**Work request**
From the remarks on regulatory policy, list the fields in which the OIRA staff was already described as strong before science and engineering expertise was added.

We therefore share the view that the complexity of regulatory policy demands the skill, expertise and experience of a dedicated career staff. We have recently reversed a 20-year decline in the number of professional staff at OIRA. Our objective has been to add science and engineering expertise to a staff that was already strong in policy analysis, economics, statistics and information technology. We are hiring, for example, the first toxicologist and the first epidemiologist at OIRA. This change in staffing mix reflects what we see as a rise in the importance of science-based regulation in the last 20 years, particularly in the health, safety and environmental arena. We are aware that this new expertise needs to be deployed carefully and with respect for the vast amounts of expertise and experience at the agencies. Yet we do plan to use this expertise to ask tougher questions of agencies about their priorities, their science-review procedures, and their specific rulemaking proposals.

 

Our commitment to sound science and economics is reflected in our aggressive implementation of the new information quality law. Congress has required that agencies provide the public an opportunity to seek correction of poor quality information that is being disseminated by federal agencies. This new system will take effect on October 1 of this year pursuant to OMB guidelines that were adopted through an extensive process of public comment and revision. Although some observers fear that this system is aimed only at government-generated information, a close reading of the OMB guidelines reveals that we are also seeking an improvement in the quality of third-party information used by federal agencies.

 

On the quality of regulatory analysis, my Office and CEA are at the outset of a process to refine the guidelines for regulatory analysis that govern our review of agency rulemaking packages. We have already invited public comment on which issues merit reconsideration and we intend to subject our initial proposal to an extensive process of public comment, peer review and interagency review.

Finally, we are trying to transform OIRA from an end-of-the-pipeline organization to one that also engages in early promotion of good policies and prevention of bad ones. That means a role in priority-setting, though we believe it is important to play this role in a transparent manner. We have used a new concept called the prompt letter to suggest promising regulatory priorities to agencies, some that can save thousands of lives and protect the environment in a cost-effective manner. An example is the forthcoming final rule from FDA that will provide consumers information about the trans-fatty acid content of foods, an important risk factor in development of heart disease.

 

Our annual Report to Congress has also added a new feature: an opportunity for the public to nominate regulatory programs that need to be extended, modified or rescinded. We have recently received over 2000 public comments on our 2002 Report to Congress, and we plan to publish by late summer our preliminary evaluation of whether each specific recommendation should be an agency priority. Final decisions about priorities will remain with the agencies. We believe this is a much more cost-effect approach to regulatory reform than the suggestion that agencies should review all of their existing rules.

 

In summary, the Bush Administration is committed to a strong, centralized approach to regulatory policy. We seek to adopt smarter regulations, not necessarily more or fewer rules. The approach is becoming more open, it is becoming more analytical, and it is beginning to exert influence at earlier stages of the regulatory process. We certainly have a lot of work to do and thus I am very eager to have any suggestions that you might provide. Thank you very much for the opportunity to speak today and I certainly welcome any questions and comments.

**Given entries**
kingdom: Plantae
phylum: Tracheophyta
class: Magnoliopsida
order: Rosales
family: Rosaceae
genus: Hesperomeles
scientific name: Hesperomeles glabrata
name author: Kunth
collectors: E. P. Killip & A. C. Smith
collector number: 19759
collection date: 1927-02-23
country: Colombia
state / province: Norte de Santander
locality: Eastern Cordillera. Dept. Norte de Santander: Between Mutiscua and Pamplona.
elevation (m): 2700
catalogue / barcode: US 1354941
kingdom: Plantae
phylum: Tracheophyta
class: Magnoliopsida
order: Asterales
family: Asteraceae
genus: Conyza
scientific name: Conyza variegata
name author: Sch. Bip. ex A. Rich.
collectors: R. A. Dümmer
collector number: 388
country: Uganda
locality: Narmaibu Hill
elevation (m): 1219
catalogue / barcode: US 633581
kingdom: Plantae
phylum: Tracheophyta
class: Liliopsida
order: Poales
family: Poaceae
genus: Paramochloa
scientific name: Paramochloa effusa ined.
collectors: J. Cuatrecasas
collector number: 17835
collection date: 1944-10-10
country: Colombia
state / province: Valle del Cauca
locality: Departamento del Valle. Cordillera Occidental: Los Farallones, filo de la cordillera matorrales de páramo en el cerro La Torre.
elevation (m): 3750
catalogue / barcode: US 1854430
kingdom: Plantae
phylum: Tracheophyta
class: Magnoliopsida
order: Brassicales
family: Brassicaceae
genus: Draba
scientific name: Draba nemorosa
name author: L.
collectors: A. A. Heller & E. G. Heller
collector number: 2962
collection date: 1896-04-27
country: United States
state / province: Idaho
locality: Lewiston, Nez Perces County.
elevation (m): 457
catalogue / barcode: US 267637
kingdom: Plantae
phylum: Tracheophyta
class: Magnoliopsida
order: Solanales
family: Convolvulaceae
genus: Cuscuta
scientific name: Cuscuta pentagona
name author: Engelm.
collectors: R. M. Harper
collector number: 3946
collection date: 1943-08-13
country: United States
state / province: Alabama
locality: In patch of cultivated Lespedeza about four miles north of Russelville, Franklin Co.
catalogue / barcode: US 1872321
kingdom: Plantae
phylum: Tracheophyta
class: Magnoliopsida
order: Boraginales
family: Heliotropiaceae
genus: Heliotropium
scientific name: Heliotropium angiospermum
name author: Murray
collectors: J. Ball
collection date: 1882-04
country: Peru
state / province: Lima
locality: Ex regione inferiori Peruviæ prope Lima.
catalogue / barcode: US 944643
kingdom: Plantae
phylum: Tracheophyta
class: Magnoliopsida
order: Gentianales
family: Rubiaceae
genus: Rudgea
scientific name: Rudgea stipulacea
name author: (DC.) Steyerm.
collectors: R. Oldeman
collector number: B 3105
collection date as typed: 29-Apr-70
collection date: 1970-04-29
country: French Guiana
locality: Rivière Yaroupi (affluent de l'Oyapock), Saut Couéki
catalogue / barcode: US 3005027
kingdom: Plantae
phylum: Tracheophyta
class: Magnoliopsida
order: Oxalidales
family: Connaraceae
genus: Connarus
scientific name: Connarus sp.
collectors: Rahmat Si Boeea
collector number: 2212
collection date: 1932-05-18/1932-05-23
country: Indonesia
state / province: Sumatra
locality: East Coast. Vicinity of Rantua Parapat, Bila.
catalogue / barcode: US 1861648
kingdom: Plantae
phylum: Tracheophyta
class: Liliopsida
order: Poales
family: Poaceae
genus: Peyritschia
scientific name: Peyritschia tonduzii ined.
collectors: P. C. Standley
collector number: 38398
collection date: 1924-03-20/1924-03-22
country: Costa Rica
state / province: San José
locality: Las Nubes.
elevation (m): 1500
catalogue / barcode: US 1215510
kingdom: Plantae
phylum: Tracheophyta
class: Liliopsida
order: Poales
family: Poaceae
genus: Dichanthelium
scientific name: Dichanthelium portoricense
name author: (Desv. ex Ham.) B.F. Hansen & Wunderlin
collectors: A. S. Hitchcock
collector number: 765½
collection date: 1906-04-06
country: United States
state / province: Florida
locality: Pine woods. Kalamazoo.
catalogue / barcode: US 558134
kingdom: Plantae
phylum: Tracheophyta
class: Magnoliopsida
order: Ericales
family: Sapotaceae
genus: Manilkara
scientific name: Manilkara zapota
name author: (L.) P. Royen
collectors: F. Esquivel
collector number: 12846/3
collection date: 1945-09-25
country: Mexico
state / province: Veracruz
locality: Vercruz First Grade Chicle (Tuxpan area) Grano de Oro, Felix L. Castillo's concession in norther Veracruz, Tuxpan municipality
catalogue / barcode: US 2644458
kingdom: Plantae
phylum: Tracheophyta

**Completed task**
- Policy analysis
- Economics
- Statistics
- Information technology